# Anyone heard of K2 Zed 3.3?



## Visionist (Nov 23, 2012)

I can't really seem to find much of anything online about it, K2's website has 3.0, but not 3.3. 
I can pickup the bike for $200 and it looks to be in pretty good shape. Is this bike any good for a beginner/at all? I broke my last bike( a full suspension $400 Raleigh, I didn't buy it) by jumping off a curb... so I'm looking for something a little more durable at least.


----------



## Visionist (Nov 23, 2012)

Nobody?


----------



## rangeriderdave (Aug 29, 2008)

Hard to tell from the pics ,but looks to be entry level . Post the specs or look them up on bikepedia .In general entry level gear doesn't hold to much abuse.


----------



## Visionist (Nov 23, 2012)

rangeriderdave said:


> Hard to tell from the pics ,but looks to be entry level . Post the specs or look them up on bikepedia .In general entry level gear doesn't hold to much abuse.

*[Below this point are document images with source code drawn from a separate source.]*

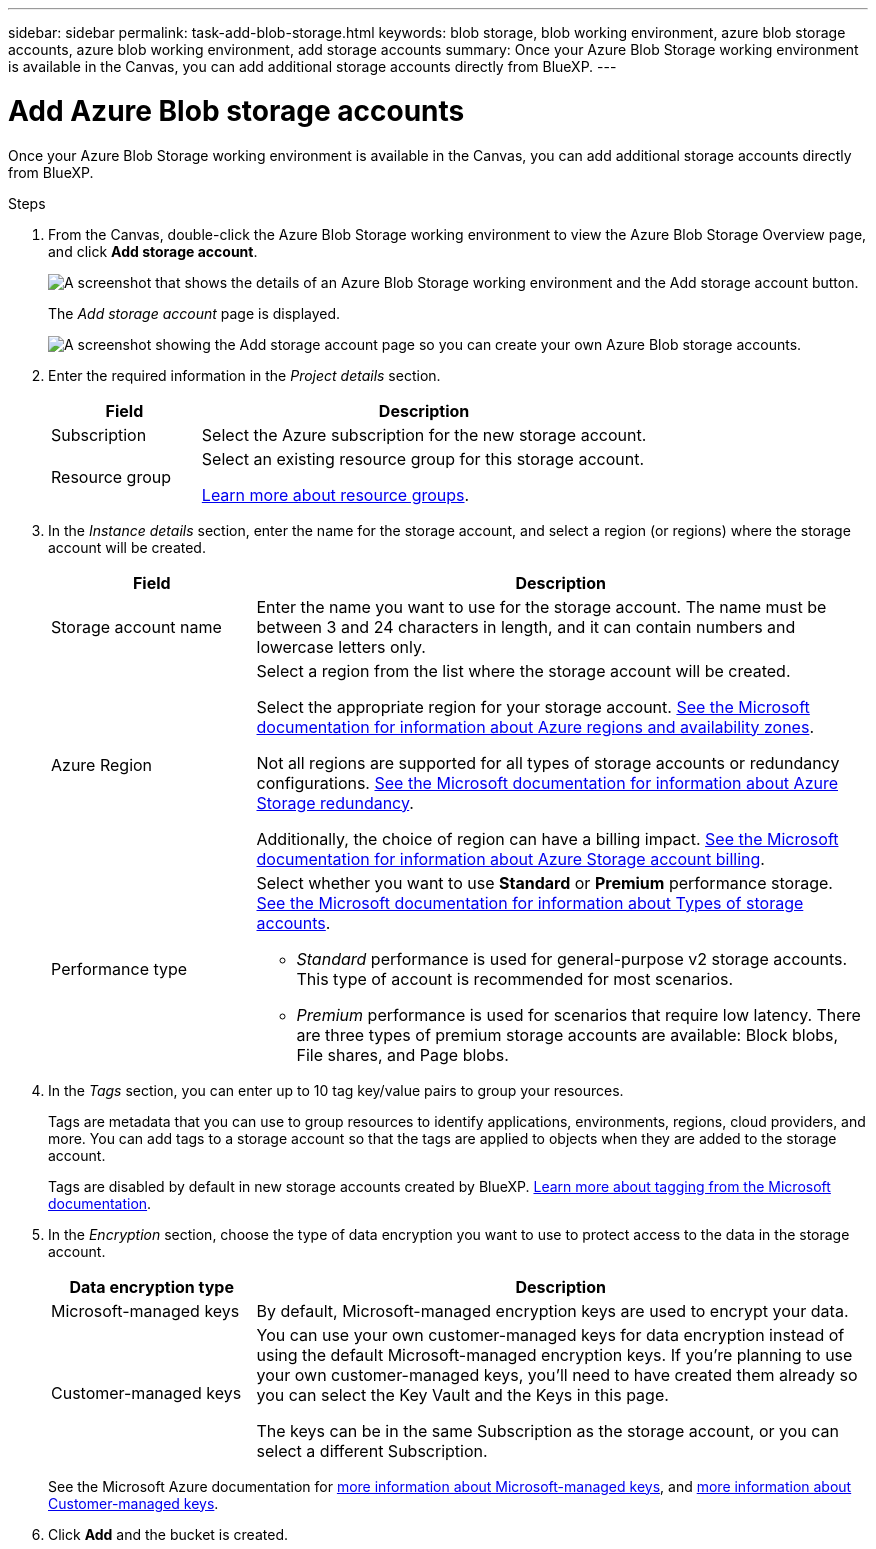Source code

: ---
sidebar: sidebar
permalink: task-add-blob-storage.html
keywords: blob storage, blob working environment, azure blob storage accounts, azure blob working environment, add storage accounts
summary: Once your Azure Blob Storage working environment is available in the Canvas, you can add additional storage accounts directly from BlueXP.
---

= Add Azure Blob storage accounts
:hardbreaks:
:nofooter:
:icons: font
:linkattrs:
:imagesdir: ./media/

[.lead]
Once your Azure Blob Storage working environment is available in the Canvas, you can add additional storage accounts directly from BlueXP.

.Steps

. From the Canvas, double-click the Azure Blob Storage working environment to view the Azure Blob Storage Overview page, and click *Add storage account*.
+
image:screenshot-add-blob-storage-button.png[A screenshot that shows the details of an Azure Blob Storage working environment and the Add storage account button.]
+
The _Add storage account_ page is displayed.
+
image:screenshot-add-blob-storage.png[A screenshot showing the Add storage account page so you can create your own Azure Blob storage accounts.]

. Enter the required information in the _Project details_ section.
+
[cols=2*,options="header",cols="25,75"]
|===
| Field
| Description

| Subscription | Select the Azure subscription for the new storage account.

| Resource group a| Select an existing resource group for this storage account.

https://learn.microsoft.com/en-us/azure/azure-resource-manager/management/manage-resource-groups-portal[Learn more about resource groups^].

|===

. In the _Instance details_ section, enter the name for the storage account, and select a region (or regions) where the storage account will be created.
+
[cols=2*,options="header",cols="25,75"]
|===
| Field
| Description

| Storage account name | Enter the name you want to use for the storage account. The name must be between 3 and 24 characters in length, and it can contain numbers and lowercase letters only.

| Azure Region a| Select a region from the list where the storage account will be created.

Select the appropriate region for your storage account. https://learn.microsoft.com/en-us/azure/availability-zones/az-overview[See the Microsoft documentation for information about Azure regions and availability zones^].

Not all regions are supported for all types of storage accounts or redundancy configurations. https://learn.microsoft.com/en-us/azure/storage/common/storage-redundancy[See the Microsoft documentation for information about Azure Storage redundancy^].

Additionally, the choice of region can have a billing impact. https://learn.microsoft.com/en-us/azure/storage/common/storage-account-overview#storage-account-billing[See the Microsoft documentation for information about Azure Storage account billing^].

| Performance type a| Select whether you want to use *Standard* or *Premium* performance storage. https://learn.microsoft.com/en-us/azure/storage/common/storage-account-overview#types-of-storage-accounts[See the Microsoft documentation for information about Types of storage accounts^].

* _Standard_ performance is used for general-purpose v2 storage accounts. This type of account is recommended for most scenarios. 

* _Premium_ performance is used for scenarios that require low latency. There are three types of premium storage accounts are available: Block blobs, File shares, and Page blobs. 

|===

. In the _Tags_ section, you can enter up to 10 tag key/value pairs to group your resources. 
+
Tags are metadata that you can use to group resources to identify applications, environments, regions, cloud providers, and more. You can add tags to a storage account so that the tags are applied to objects when they are added to the storage account.
+
Tags are disabled by default in new storage accounts created by BlueXP. https://learn.microsoft.com/en-us/azure/storage/blobs/storage-manage-find-blobs[Learn more about tagging from the Microsoft documentation^].

. In the _Encryption_ section, choose the type of data encryption you want to use to protect access to the data in the storage account.
+
[cols=2*,options="header",cols="25,75"]
|===
| Data encryption type
| Description

| Microsoft-managed keys | By default, Microsoft-managed encryption keys are used to encrypt your data. 

| Customer-managed keys a| You can use your own customer-managed keys for data encryption instead of using the default Microsoft-managed encryption keys. If you're planning to use your own customer-managed keys, you'll need to have created them already so you can select the Key Vault and the Keys in this page.

The keys can be in the same Subscription as the storage account, or you can select a different Subscription. 

|===
+
See the Microsoft Azure documentation for https://learn.microsoft.com/en-us/azure/storage/common/storage-service-encryption[more information about Microsoft-managed keys^], and https://learn.microsoft.com/en-us/azure/storage/common/customer-managed-keys-overview[more information about Customer-managed keys^].

. Click *Add* and the bucket is created.
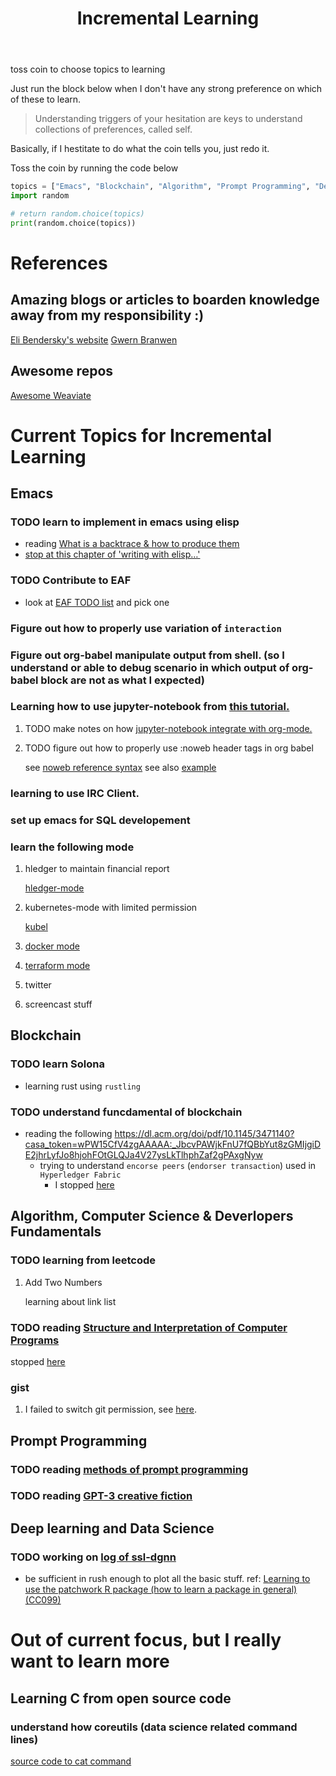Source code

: #+TITLE: Incremental Learning

toss coin to choose topics to learning

Just run the block below when I don't have any strong preference on which of these to learn.

#+BEGIN_QUOTE
Understanding triggers of your hesitation are keys to understand collections of preferences, called self.
#+END_QUOTE
Basically, if I hestitate to do what the coin tells you, just redo it.

Toss the coin by running the code below
#+BEGIN_SRC python :results output
topics = ["Emacs", "Blockchain", "Algorithm", "Prompt Programming", "Deep Learning and Data Science"]
import random

# return random.choice(topics)
print(random.choice(topics))
#+END_SRC


* References
** Amazing blogs or articles to boarden knowledge away from my responsibility :)
[[https://eli.thegreenplace.net/archives/all][Eli Bendersky's website]]
[[https://www.gwern.net/index][Gwern Branwen]]

** Awesome repos
[[https://github.com/semi-technologies/awesome-weaviate][Awesome Weaviate]]



* Current Topics for Incremental Learning
** Emacs
*** TODO learn to implement in emacs using elisp
- reading [[file:doom-emacs/packages/emacs-application-framework.org::https://github.com/emacs-eaf/emacs-application-framework#install][What is a backtrace & how to produce them]]
- [[file:books/Writing GNU Emacs Extension - Bob Glickstein.org::*Basic operations][stop at this chapter of 'writing with elisp...']]
*** TODO Contribute to EAF
- look at [[https://github.com/emacs-eaf/emacs-application-framework/wiki/Todo-List][EAF TODO list]] and pick one
*** Figure out how to properly use variation of =interaction=
*** Figure out org-babel manipulate output from shell. (so I understand or able to debug scenario in which output of org-babel block are not as what I expected)
*** Learning how to use jupyter-notebook from [[https://youtu.be/RD0o2pkJBaI?t=1905][this tutorial.]]

**** TODO make notes on how [[https://github.com/nnicandro/emacs-jupyter#org-mode-source-blocks][jupyter-notebook integrate with org-mode.]]
**** TODO figure out how to properly use :noweb header tags in org babel
see [[https://www.gnu.org/software/emacs/manual/html_node/org/Noweb-Reference-Syntax.html][noweb reference syntax]]
see also [[file:~/org/projects/sideprojects/build-website/org-mode.org][example]]
*** learning to use IRC Client.
*** set up emacs for SQL developement
*** learn the following mode
**** hledger to maintain financial report
[[https://github.com/narendraj9/hledger-mode][hledger-mode]]
**** kubernetes-mode with limited permission
[[https://github.com/abrochard/kubel][kubel]]
**** [[https://github.com/Silex/docker.el][docker mode]]
**** [[https://github.com/emacsorphanage/terraform-mode][terraform mode]]
**** twitter
**** screencast stuff

** Blockchain
*** TODO learn Solona
- learning rust using ~rustling~
*** TODO understand funcdamental of blockchain
- reading the following
  https://dl.acm.org/doi/pdf/10.1145/3471140?casa_token=wPW15CfV4zgAAAAA:_JbcvPAWjkFnU7fQBbYut8zGMIjgiDE2jhrLyfJo8hjohFOtGLQJa4V27ysLkTlhphZaf2gPAxgNyw
  - trying to understand ~encorse peers~ (~endorser transaction~) used in ~Hyperledger Fabric~
    - I stopped [[https://hyperledger-fabric.readthedocs.io/en/release-2.2/peers/peers.html#peers-and-channels][here]]

** Algorithm, Computer Science & Deverlopers Fundamentals
*** TODO learning from leetcode
**** Add Two Numbers
learning about link list
*** TODO reading [[https://mitpress.mit.edu/sites/default/files/sicp/full-text/book/book-Z-H-4.html][Structure and Interpretation of Computer Programs]]
stopped [[https://sicp.sourceacademy.org/chapters/1.1.html][here]]
*** gist
**** I failed to switch git permission, see [[file:git-notes.org::*Switching git permission][here]].

** Prompt Programming
*** TODO reading [[https://generative.ink/posts/methods-of-prompt-programming/][methods of prompt programming]]
*** TODO reading [[id:][GPT-3 creative fiction]]
** Deep learning and Data Science
*** TODO working on [[file:~/org/researches/ssl-dynamic-graph/log-ssl-dynamic-graph.org][log of ssl-dgnn]]
- be sufficient in rush enough to plot all the basic stuff.
  ref:
  [[https://www.youtube.com/watch?v=2o1YDUKyhu0&ab_channel=RiffomonasProject][Learning to use the patchwork R package (how to learn a package in general) (CC099)]]

* Out of current focus, but I really want to learn more

** Learning C from open source code
*** understand how coreutils (data science related command lines)
[[https://github.com/coreutils/coreutils/blob/master/src/cat.c][source code to cat command]]
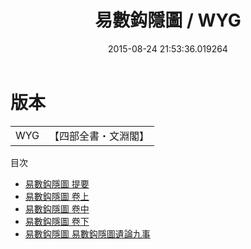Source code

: #+TITLE: 易數鈎隱圖 / WYG
#+DATE: 2015-08-24 21:53:36.019264
* 版本
 |       WYG|【四部全書・文淵閣】|
目次
 - [[file:KR1a0011_000.txt::000-1a][易數鈎隱圖 提要]]
 - [[file:KR1a0011_001.txt::001-1a][易數鈎隱圖 卷上]]
 - [[file:KR1a0011_002.txt::002-1a][易數鈎隱圖 卷中]]
 - [[file:KR1a0011_003.txt::003-1a][易數鈎隱圖 卷下]]
 - [[file:KR1a0011_004.txt::004-1a][易數鈎隱圖 易數鈎隱圖遺論九事]]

I'm going to be using whatever bike I get for transport and for some trail riding. Nothing extreme.
These seem to be the specs:


> Frame 6061 Aluminum Hardtail,
> Custom Blend Tubing
> Rear Shock N/A
> Fork SR SUNTOUR XCT-V3, 100mm
> ...


----------



## rangeriderdave (Aug 29, 2008)

That bike is a entry level bike ,for what you intend to use it for it will be ok. If you ride it hard you will start bending and breaking things. Have you test rode ,it does it fit ?


----------



## deke505 (Jul 29, 2012)

the number 3.3 is different for the website is because the 3.3 was made to a specific company and the specs they wanted.

edit
it is an entry level bike


----------